When wearing three-button coats, the main guideline is “Sometimes, always, never” – fasten the top button occasionally, always the middle one, and never the bottom one.
If your jacket has two buttons, simply fasten the top one.
The same guideline applies to waistcoats: leave the bottom button unfastened.
This is an unbreakable men’s fashion norm (women are usually allowed to fasten the bottom button). Designers of men’s suits frequently cut jackets and vests in such a way that the bottom button is left undone.
One cannot help but think that this is an odd regulation – why sew on this button if no one ever fastens it? Where did this custom originate? The solution may be traced back to King Edward VII, who was obese. When Edward VII was still Prince of Wales and jackets were only becoming popular, the waistcoat grew too thin for the future king, and he stopped closing the bottom button to make the waistcoat fit better. As a mark of respect for their king, the British court, and later, all other residents of England and the British colonies, ceased fastening the bottom button.
GQ editor Robert Johnson says the “Edward Theory” is not usually taken seriously, but British fashion historians believe it is unmistakable. Edward did not fasten the bottom buttons on his vest and jacket for a variety of reasons. Because jackets have replaced riding coats, they are unfastened at the bottom.
Sir Hardy Amis, an English fashion designer who worked as Queen Elizabeth II’s personal tailor for over four decades, fully understands the tale of the Edwardian idea. Sir Amis’ Savile Row fashion firm is famed for its expertly cut men’s suits, so he knows a thing or two about suits and exquisite taste.
He detailed the history of the English men’s suit from 1670 to the current day in a speech delivered to the Royal Society for the Support of the Arts, Manufacture, and Commerce in 1992. The contemporary single-breasted suit, sometimes known as a business suit, was originally introduced in 1906.
His jacket had three buttons, but it was different from the present ones in that it was designed for everyday wear and had a loose cut to make his owner appear more effective when holding the reins. As a result, the jacket pair eventually replaced the conventional riding jackets. Because the coat’s third button was above the waistline, those wearing it had to unbutton the bottom button so that the garments sat without creases when the owner was on horseback.
The garment was then retained just on the middle button after Edward VII determined that the top button should also be unfastened to be more relaxed.
When the jacket pair became popular as informal wear, Edward VII kept the bottom button open in homage to riding jackets.
Edward was rather obese, therefore his vests were undone at the bottom.
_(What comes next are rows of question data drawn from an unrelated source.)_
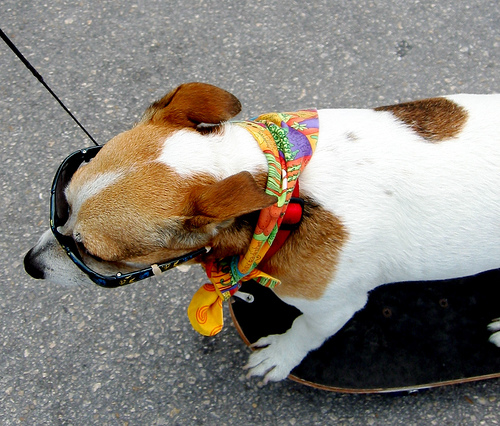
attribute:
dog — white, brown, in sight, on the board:
[25, 86, 499, 328]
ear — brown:
[200, 172, 276, 211]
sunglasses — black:
[44, 147, 147, 283]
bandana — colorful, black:
[239, 106, 313, 268]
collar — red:
[256, 190, 310, 256]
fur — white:
[319, 117, 487, 245]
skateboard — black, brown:
[218, 286, 498, 398]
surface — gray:
[3, 16, 470, 403]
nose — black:
[19, 241, 44, 282]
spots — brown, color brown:
[380, 90, 468, 143]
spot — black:
[343, 127, 363, 147]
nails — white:
[246, 338, 267, 383]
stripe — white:
[157, 131, 265, 175]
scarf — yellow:
[184, 275, 247, 332]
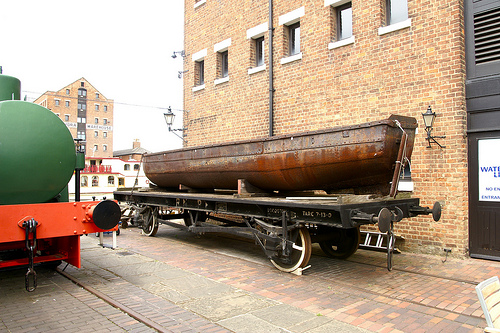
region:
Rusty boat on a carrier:
[140, 113, 418, 197]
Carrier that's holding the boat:
[114, 185, 445, 275]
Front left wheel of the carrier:
[134, 203, 161, 237]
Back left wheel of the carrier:
[260, 222, 312, 276]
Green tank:
[1, 72, 121, 287]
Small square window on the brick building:
[190, 42, 207, 94]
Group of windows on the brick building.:
[190, 1, 414, 93]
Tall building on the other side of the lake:
[32, 75, 114, 160]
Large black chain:
[18, 216, 40, 290]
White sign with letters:
[475, 132, 497, 204]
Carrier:
[111, 182, 443, 274]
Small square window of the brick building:
[188, 48, 208, 95]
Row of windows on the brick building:
[191, 2, 413, 89]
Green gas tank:
[0, 73, 124, 295]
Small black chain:
[15, 213, 46, 294]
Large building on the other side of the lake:
[38, 79, 115, 161]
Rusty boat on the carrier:
[111, 112, 418, 194]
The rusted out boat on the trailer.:
[132, 116, 414, 188]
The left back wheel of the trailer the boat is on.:
[259, 223, 310, 268]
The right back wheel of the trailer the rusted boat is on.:
[324, 220, 365, 262]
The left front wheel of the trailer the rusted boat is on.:
[137, 203, 167, 228]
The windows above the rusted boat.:
[188, 0, 420, 85]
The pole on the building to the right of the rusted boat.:
[269, 0, 274, 137]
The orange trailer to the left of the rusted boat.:
[0, 195, 112, 275]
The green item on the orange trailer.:
[3, 54, 88, 202]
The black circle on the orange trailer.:
[90, 195, 127, 236]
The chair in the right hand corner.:
[465, 270, 498, 331]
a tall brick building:
[32, 75, 113, 205]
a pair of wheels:
[260, 212, 361, 272]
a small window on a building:
[245, 22, 265, 69]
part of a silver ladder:
[355, 225, 405, 255]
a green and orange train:
[0, 70, 120, 292]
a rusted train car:
[113, 113, 445, 273]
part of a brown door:
[464, 122, 499, 262]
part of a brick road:
[38, 273, 471, 331]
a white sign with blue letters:
[474, 131, 499, 201]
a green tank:
[1, 73, 88, 210]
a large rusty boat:
[87, 98, 430, 267]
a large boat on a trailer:
[86, 107, 429, 282]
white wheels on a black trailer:
[238, 205, 343, 307]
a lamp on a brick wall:
[408, 102, 451, 158]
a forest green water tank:
[2, 92, 89, 205]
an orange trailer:
[0, 192, 122, 262]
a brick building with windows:
[37, 70, 131, 185]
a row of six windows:
[183, 0, 403, 90]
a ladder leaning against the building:
[335, 229, 417, 254]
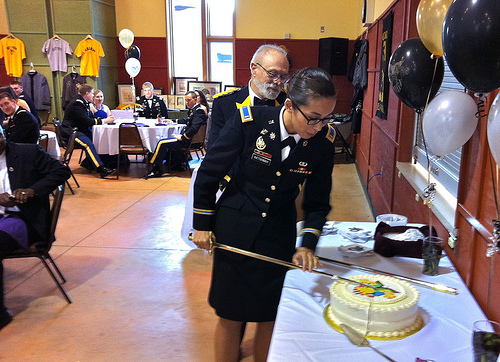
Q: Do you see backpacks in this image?
A: Yes, there is a backpack.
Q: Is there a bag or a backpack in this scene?
A: Yes, there is a backpack.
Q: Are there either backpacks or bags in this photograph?
A: Yes, there is a backpack.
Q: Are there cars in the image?
A: No, there are no cars.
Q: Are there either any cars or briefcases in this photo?
A: No, there are no cars or briefcases.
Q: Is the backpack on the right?
A: Yes, the backpack is on the right of the image.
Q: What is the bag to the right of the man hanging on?
A: The backpack is hanging on the wall.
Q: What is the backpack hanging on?
A: The backpack is hanging on the wall.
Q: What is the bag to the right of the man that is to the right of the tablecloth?
A: The bag is a backpack.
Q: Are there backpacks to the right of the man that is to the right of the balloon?
A: Yes, there is a backpack to the right of the man.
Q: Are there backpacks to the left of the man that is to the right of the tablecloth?
A: No, the backpack is to the right of the man.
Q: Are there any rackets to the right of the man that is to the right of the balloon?
A: No, there is a backpack to the right of the man.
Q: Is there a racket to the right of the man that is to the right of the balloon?
A: No, there is a backpack to the right of the man.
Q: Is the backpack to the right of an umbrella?
A: No, the backpack is to the right of the man.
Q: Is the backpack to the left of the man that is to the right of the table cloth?
A: No, the backpack is to the right of the man.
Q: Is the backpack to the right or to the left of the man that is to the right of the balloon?
A: The backpack is to the right of the man.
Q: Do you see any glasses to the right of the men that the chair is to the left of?
A: Yes, there are glasses to the right of the men.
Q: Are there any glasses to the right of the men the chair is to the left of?
A: Yes, there are glasses to the right of the men.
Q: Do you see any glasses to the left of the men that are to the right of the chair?
A: No, the glasses are to the right of the men.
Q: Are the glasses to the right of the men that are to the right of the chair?
A: Yes, the glasses are to the right of the men.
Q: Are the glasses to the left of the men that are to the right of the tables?
A: No, the glasses are to the right of the men.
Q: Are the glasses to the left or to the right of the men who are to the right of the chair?
A: The glasses are to the right of the men.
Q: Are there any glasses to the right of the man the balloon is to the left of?
A: Yes, there are glasses to the right of the man.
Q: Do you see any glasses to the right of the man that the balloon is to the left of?
A: Yes, there are glasses to the right of the man.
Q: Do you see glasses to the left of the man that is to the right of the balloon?
A: No, the glasses are to the right of the man.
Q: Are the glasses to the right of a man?
A: Yes, the glasses are to the right of a man.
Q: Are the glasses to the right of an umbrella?
A: No, the glasses are to the right of a man.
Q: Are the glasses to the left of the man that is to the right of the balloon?
A: No, the glasses are to the right of the man.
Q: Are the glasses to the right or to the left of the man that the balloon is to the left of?
A: The glasses are to the right of the man.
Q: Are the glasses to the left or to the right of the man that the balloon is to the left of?
A: The glasses are to the right of the man.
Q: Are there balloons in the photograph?
A: Yes, there is a balloon.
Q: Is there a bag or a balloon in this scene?
A: Yes, there is a balloon.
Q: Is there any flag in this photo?
A: No, there are no flags.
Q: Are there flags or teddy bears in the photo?
A: No, there are no flags or teddy bears.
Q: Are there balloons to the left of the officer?
A: Yes, there is a balloon to the left of the officer.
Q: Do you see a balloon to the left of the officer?
A: Yes, there is a balloon to the left of the officer.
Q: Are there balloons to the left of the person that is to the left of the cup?
A: Yes, there is a balloon to the left of the officer.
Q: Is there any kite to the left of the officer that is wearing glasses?
A: No, there is a balloon to the left of the officer.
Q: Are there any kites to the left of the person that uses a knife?
A: No, there is a balloon to the left of the officer.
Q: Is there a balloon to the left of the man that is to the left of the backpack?
A: Yes, there is a balloon to the left of the man.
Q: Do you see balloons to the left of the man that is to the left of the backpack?
A: Yes, there is a balloon to the left of the man.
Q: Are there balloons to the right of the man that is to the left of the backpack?
A: No, the balloon is to the left of the man.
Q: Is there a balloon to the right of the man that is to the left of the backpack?
A: No, the balloon is to the left of the man.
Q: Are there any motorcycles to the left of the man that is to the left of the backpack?
A: No, there is a balloon to the left of the man.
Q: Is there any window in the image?
A: Yes, there is a window.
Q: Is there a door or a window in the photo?
A: Yes, there is a window.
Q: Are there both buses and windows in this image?
A: No, there is a window but no buses.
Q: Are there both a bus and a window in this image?
A: No, there is a window but no buses.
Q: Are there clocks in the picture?
A: No, there are no clocks.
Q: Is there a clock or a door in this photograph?
A: No, there are no clocks or doors.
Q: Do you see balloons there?
A: Yes, there is a balloon.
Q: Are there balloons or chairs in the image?
A: Yes, there is a balloon.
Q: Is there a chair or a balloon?
A: Yes, there is a balloon.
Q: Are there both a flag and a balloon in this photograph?
A: No, there is a balloon but no flags.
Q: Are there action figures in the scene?
A: No, there are no action figures.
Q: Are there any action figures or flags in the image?
A: No, there are no action figures or flags.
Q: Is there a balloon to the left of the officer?
A: Yes, there is a balloon to the left of the officer.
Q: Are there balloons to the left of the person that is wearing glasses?
A: Yes, there is a balloon to the left of the officer.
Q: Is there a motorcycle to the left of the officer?
A: No, there is a balloon to the left of the officer.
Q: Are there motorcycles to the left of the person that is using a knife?
A: No, there is a balloon to the left of the officer.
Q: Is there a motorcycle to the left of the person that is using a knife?
A: No, there is a balloon to the left of the officer.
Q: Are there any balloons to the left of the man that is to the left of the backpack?
A: Yes, there is a balloon to the left of the man.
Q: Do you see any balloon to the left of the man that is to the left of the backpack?
A: Yes, there is a balloon to the left of the man.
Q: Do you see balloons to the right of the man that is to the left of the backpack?
A: No, the balloon is to the left of the man.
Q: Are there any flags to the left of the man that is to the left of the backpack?
A: No, there is a balloon to the left of the man.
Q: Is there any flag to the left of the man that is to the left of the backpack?
A: No, there is a balloon to the left of the man.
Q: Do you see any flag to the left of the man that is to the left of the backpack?
A: No, there is a balloon to the left of the man.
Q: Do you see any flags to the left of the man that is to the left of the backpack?
A: No, there is a balloon to the left of the man.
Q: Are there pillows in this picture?
A: No, there are no pillows.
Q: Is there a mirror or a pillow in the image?
A: No, there are no pillows or mirrors.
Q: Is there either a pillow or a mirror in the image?
A: No, there are no pillows or mirrors.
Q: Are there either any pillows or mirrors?
A: No, there are no pillows or mirrors.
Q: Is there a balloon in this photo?
A: Yes, there is a balloon.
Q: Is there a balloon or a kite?
A: Yes, there is a balloon.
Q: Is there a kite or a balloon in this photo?
A: Yes, there is a balloon.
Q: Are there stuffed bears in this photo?
A: No, there are no stuffed bears.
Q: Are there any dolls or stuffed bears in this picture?
A: No, there are no stuffed bears or dolls.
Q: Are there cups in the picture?
A: Yes, there is a cup.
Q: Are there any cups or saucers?
A: Yes, there is a cup.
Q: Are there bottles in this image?
A: No, there are no bottles.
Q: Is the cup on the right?
A: Yes, the cup is on the right of the image.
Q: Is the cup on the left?
A: No, the cup is on the right of the image.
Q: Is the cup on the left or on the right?
A: The cup is on the right of the image.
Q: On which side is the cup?
A: The cup is on the right of the image.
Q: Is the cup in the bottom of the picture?
A: Yes, the cup is in the bottom of the image.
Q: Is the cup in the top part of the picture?
A: No, the cup is in the bottom of the image.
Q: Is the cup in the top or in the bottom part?
A: The cup is in the bottom of the image.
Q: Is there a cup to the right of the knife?
A: Yes, there is a cup to the right of the knife.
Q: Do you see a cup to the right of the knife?
A: Yes, there is a cup to the right of the knife.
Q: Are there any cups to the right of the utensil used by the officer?
A: Yes, there is a cup to the right of the knife.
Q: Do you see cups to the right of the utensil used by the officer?
A: Yes, there is a cup to the right of the knife.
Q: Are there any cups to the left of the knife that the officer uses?
A: No, the cup is to the right of the knife.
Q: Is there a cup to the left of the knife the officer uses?
A: No, the cup is to the right of the knife.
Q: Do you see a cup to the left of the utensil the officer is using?
A: No, the cup is to the right of the knife.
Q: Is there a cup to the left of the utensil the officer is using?
A: No, the cup is to the right of the knife.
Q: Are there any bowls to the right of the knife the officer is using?
A: No, there is a cup to the right of the knife.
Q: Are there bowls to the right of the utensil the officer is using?
A: No, there is a cup to the right of the knife.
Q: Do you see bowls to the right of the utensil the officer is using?
A: No, there is a cup to the right of the knife.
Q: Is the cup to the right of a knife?
A: Yes, the cup is to the right of a knife.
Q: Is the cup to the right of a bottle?
A: No, the cup is to the right of a knife.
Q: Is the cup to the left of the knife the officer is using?
A: No, the cup is to the right of the knife.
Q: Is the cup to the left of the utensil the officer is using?
A: No, the cup is to the right of the knife.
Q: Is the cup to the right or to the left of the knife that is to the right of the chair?
A: The cup is to the right of the knife.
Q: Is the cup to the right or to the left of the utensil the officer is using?
A: The cup is to the right of the knife.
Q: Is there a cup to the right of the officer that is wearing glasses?
A: Yes, there is a cup to the right of the officer.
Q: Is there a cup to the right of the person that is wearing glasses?
A: Yes, there is a cup to the right of the officer.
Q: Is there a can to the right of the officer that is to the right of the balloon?
A: No, there is a cup to the right of the officer.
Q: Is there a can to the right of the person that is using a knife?
A: No, there is a cup to the right of the officer.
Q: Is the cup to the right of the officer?
A: Yes, the cup is to the right of the officer.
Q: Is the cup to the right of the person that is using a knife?
A: Yes, the cup is to the right of the officer.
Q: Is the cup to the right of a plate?
A: No, the cup is to the right of the officer.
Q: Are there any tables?
A: Yes, there is a table.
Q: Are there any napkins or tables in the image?
A: Yes, there is a table.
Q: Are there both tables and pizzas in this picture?
A: No, there is a table but no pizzas.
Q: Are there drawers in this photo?
A: No, there are no drawers.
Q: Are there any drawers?
A: No, there are no drawers.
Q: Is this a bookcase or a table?
A: This is a table.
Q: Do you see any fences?
A: No, there are no fences.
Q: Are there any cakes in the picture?
A: Yes, there is a cake.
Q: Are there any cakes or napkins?
A: Yes, there is a cake.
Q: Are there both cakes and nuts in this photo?
A: No, there is a cake but no nuts.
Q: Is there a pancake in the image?
A: No, there are no pancakes.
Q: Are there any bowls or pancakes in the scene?
A: No, there are no pancakes or bowls.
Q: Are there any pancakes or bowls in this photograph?
A: No, there are no pancakes or bowls.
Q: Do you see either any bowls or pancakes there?
A: No, there are no pancakes or bowls.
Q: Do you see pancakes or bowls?
A: No, there are no pancakes or bowls.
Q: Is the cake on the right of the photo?
A: Yes, the cake is on the right of the image.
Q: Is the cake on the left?
A: No, the cake is on the right of the image.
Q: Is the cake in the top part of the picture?
A: No, the cake is in the bottom of the image.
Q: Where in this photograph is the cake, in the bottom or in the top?
A: The cake is in the bottom of the image.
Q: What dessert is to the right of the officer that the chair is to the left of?
A: The dessert is a cake.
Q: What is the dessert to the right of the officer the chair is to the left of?
A: The dessert is a cake.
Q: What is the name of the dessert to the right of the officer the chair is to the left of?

Edward had a famous hunger and an equally legendary taste in men’s fashion, according to the Oxford Dictionary of National Biography. According to Sir Amis, Edward is also responsible for the tradition of unbuttoning the bottom button of the waistcoat. Because he was overweight, he left the lowest button of his waistcoat undone, and the others followed suit. The whole British Empire followed this trend, while the American continent did not. Unbuttoning the bottom button, on the other hand, is now regarded as the usual in America. The shape of current vests prevents the bottom button from fastening.
Jackets are mainly two-button nowadays, however, a three-button variation is also available. In any event, take Edward’s suggestion and keep the bottom button pressed.